一目均衡表は5本の線で構成されている
一目均衡表は、昭和初期に一目山人(ペンネーム)が長年の研究により考案した文字通り一目で相場の均衡を捉えるチャートです。前回は、目均衡表の歴史や考え方、作成の方法などについてかんたんに解説しました。
一目均衡表は、日々のローソク足(価格)と5本の線で構成されます。今回はこの5本の線を使って、相場の強弱を判断する「三役好転(逆転)」についてかんたんに解説します。
一目均衡表は以下の5本の線で構成されています。
(1)転換線…(当日を含む過去9日間の高値+安値)÷2
(2)基準線…(当日を含む過去26日間の高値+安値)÷2
※基準線と転換線は当日の値として記入
(3)先行スパン1 …(転換線+基準線)÷2
(4)先行スパン2 …(過去52日間の高値+安値)÷2
※先行スパン1と2の値を、当日を含む26日先に記入
(5)遅行スパン…当日の終値を当日を含む26日前の位置に記入
※現在の価格と並行する線となる。
抵抗帯(雲)…先行スパン1と2の間の帯状をいいます。
三役好転(逆転)の条件
「三役好転」とは一目均衡表で買いサインとなる、強気相場入りのことを示します。三役好転には条件があり、価格と5本の線の関係で判断する次の3つのポイントがあります。(1)基準線が上向きもしくは横ばいの状態にあるとき、転換線が基準線を上回る、(2)遅行スパンが26日前の価格を上回る、(3)現在の価格が抵抗帯(雲)を上回ること、です。
一方、三役逆転は売りサインとなる、弱気相場入りのことを示します。(1)基準線が下向きもしくは横ばいの状態にあるとき、転換線が基準線を下回る、(2)遅行スパンが26日前の価格を下回る、(3)現在の価格が抵抗帯(雲)を下回ること、が条件です。
転換線と基準線の関係
転換線が基準線を上回っている場合は「強気相場」、下回っている場合は「弱気相場」と判断します。(1)転換線が基準線を下から上抜けることを「好転」と呼びます(図表1)。移動平均線でみられるゴールデンクロスと近い意味があります。「好転」すれば買いサインとなり、相場の上昇が期待されます。ただし、基準線が上向きもしくは横ばいでなければ「好転」とはならないことに注意してください。基準線の上向きが伴わない場合は買いサインがダマシとなったり、価格の上昇は長続きしません。
(2)逆に、転換線が基準線を上から下抜けることを「逆転」と呼びます。

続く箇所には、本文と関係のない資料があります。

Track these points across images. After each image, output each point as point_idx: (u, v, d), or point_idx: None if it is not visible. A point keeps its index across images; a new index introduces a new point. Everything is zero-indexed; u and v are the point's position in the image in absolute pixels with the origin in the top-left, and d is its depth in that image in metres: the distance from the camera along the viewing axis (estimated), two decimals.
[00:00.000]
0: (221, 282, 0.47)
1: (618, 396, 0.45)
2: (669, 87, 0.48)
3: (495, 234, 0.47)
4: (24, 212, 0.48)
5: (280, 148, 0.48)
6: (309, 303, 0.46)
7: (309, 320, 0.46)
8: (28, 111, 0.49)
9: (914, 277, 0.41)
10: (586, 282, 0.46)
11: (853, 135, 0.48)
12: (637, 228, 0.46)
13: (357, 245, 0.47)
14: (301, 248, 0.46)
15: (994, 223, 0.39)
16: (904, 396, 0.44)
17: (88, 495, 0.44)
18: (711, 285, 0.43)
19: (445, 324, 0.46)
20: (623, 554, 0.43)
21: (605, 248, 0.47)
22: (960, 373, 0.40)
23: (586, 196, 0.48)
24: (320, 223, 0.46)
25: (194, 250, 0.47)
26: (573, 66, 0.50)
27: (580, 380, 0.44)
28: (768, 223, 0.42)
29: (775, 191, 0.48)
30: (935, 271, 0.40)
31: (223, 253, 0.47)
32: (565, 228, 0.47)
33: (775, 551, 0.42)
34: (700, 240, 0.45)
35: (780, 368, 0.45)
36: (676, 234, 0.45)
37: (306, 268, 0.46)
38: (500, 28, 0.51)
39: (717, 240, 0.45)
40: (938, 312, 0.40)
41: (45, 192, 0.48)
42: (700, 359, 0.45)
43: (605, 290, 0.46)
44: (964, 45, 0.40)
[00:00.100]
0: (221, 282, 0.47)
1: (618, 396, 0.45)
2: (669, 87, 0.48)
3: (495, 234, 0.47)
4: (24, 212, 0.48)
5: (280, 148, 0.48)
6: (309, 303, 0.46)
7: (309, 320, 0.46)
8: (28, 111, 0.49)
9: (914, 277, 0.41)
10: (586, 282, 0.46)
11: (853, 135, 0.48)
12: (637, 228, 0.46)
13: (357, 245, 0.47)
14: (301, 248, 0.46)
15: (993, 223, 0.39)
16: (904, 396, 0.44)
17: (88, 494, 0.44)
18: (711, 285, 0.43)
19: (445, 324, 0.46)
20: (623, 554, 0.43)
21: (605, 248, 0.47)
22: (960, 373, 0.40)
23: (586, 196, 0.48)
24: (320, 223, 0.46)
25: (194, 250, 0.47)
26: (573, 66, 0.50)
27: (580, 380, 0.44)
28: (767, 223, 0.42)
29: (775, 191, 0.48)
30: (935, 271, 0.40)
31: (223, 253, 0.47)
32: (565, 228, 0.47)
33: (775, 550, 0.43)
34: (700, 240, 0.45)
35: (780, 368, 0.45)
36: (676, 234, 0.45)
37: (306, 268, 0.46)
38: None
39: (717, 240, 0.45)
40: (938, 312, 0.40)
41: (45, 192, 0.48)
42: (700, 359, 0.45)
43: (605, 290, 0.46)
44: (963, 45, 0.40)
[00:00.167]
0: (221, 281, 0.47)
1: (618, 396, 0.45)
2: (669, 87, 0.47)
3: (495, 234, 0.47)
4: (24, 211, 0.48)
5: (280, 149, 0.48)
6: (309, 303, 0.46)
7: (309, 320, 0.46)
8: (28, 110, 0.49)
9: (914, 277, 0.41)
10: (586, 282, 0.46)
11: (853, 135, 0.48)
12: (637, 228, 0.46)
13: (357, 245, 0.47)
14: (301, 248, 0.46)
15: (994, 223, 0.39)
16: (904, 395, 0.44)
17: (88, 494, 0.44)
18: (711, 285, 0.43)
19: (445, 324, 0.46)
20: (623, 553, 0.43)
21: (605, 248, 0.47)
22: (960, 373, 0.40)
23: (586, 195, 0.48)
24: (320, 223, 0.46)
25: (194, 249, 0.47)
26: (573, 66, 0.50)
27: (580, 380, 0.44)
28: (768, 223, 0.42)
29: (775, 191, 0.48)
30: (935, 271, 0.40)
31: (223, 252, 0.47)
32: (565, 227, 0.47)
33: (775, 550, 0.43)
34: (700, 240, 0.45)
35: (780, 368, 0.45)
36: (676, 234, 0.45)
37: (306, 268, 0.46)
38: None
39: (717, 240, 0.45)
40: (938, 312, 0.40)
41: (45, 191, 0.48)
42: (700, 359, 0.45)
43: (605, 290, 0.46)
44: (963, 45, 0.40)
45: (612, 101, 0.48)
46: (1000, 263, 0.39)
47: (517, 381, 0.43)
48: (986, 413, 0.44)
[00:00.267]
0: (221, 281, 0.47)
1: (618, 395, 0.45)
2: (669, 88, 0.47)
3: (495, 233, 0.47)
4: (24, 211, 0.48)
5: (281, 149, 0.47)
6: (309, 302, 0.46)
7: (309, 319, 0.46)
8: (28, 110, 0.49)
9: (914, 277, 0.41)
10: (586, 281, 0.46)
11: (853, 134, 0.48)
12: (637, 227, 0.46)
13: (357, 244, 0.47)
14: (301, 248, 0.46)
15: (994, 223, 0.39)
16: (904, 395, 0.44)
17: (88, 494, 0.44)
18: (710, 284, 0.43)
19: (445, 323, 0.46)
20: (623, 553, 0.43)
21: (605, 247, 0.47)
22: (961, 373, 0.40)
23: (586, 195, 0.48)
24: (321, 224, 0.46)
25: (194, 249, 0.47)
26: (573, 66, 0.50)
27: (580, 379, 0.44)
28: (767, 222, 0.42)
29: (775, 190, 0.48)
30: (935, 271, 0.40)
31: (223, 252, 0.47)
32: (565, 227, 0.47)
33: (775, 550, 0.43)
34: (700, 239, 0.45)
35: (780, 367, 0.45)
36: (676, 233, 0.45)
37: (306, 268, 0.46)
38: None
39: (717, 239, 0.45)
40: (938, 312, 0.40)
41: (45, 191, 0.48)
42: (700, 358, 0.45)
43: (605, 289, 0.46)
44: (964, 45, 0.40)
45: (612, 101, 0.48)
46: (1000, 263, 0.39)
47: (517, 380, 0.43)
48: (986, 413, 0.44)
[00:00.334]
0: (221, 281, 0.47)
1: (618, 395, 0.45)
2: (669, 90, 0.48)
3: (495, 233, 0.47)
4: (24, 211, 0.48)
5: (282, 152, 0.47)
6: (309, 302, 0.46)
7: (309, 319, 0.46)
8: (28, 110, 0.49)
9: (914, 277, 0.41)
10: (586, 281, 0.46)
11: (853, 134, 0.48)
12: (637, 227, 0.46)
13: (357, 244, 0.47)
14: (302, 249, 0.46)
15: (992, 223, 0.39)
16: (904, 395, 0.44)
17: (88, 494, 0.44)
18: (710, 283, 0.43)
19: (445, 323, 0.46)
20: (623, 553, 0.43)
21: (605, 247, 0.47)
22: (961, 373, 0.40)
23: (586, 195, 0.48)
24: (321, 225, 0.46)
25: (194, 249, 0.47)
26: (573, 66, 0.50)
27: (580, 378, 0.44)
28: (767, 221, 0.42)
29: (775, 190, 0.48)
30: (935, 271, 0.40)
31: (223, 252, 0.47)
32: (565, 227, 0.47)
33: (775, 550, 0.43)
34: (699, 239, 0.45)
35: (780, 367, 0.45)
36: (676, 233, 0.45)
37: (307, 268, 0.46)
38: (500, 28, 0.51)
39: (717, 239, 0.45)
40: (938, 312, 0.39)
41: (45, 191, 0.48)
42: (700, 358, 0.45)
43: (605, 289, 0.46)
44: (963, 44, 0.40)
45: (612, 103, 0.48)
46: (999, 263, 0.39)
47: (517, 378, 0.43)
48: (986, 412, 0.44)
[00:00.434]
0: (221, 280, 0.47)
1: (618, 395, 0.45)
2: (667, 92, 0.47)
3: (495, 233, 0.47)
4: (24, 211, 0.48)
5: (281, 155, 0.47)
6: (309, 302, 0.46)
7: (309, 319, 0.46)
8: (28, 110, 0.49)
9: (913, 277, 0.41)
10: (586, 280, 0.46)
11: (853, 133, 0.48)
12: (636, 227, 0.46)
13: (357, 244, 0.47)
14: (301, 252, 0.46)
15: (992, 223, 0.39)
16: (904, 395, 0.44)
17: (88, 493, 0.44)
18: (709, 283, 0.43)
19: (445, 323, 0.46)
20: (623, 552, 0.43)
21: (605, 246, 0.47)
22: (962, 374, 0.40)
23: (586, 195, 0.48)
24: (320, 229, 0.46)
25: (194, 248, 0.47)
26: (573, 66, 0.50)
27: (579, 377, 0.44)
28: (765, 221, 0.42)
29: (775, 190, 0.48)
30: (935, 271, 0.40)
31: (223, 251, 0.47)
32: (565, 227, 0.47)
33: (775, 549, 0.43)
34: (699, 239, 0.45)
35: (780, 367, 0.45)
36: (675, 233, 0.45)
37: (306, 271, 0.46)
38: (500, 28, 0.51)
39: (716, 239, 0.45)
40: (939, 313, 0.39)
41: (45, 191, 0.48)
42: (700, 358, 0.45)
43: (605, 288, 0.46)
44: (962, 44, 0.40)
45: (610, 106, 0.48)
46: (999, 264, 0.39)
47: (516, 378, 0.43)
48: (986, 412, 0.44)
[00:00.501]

移動平均線でみられるデッドクロスの状況と近い意味があります。「逆転」すれば売りサインとなり、相場の下落が懸念されます。ただし、基準線が下向きもしくは横ばいでなければ「逆転」とはならないことに注意してください。基準線の下向きが伴わない場合は売りサインがダマシとなったり、価格の下落は長続きしません。
遅行スパンと価格の関係
遅行スパンは、当日の価格を当日を含む26日前の位置に記入し、毎日つないだ線です。現在価格と並行する線となります。26日前の価格と比較することで、売りと買いのタイミングがわかるとされています。(1)遅行スパンが26日前の価格を上抜けた場合、「好転」の買いサイン(図表2)、(2)遅行スパンが26日前の価格を下抜けた場合、「逆転」の売りサインとなります。
価格と抵抗帯(雲)の関係
先行スパン1と先行スパン2の間の帯状を「抵抗帯(雲)」といいます。(1)価格が雲を上抜けば「好転」の強気相場入りと判断(図表3)、(2)価格が雲を下抜けば「逆転」の弱気相場入りと判断します。
ただ、雲を上抜けたり、下抜けたりすることは簡単ではありません。雲を上抜けられずに反落する(抵抗になる)ケースや、雲を下抜けずに反発する(支持になる)ことが多いといえます。それゆえに、上抜けすれば強い買いサイン、下抜けすると強い売りサインとなります。
以上、「好転」「逆転」という言葉がたくさん出てきましたが、それぞれ3つの「好転」が揃うことを「三役好転」の強気相場入り、それぞれ3つの「逆転」が揃うことを「三役逆転」の弱気相場入りと判断します。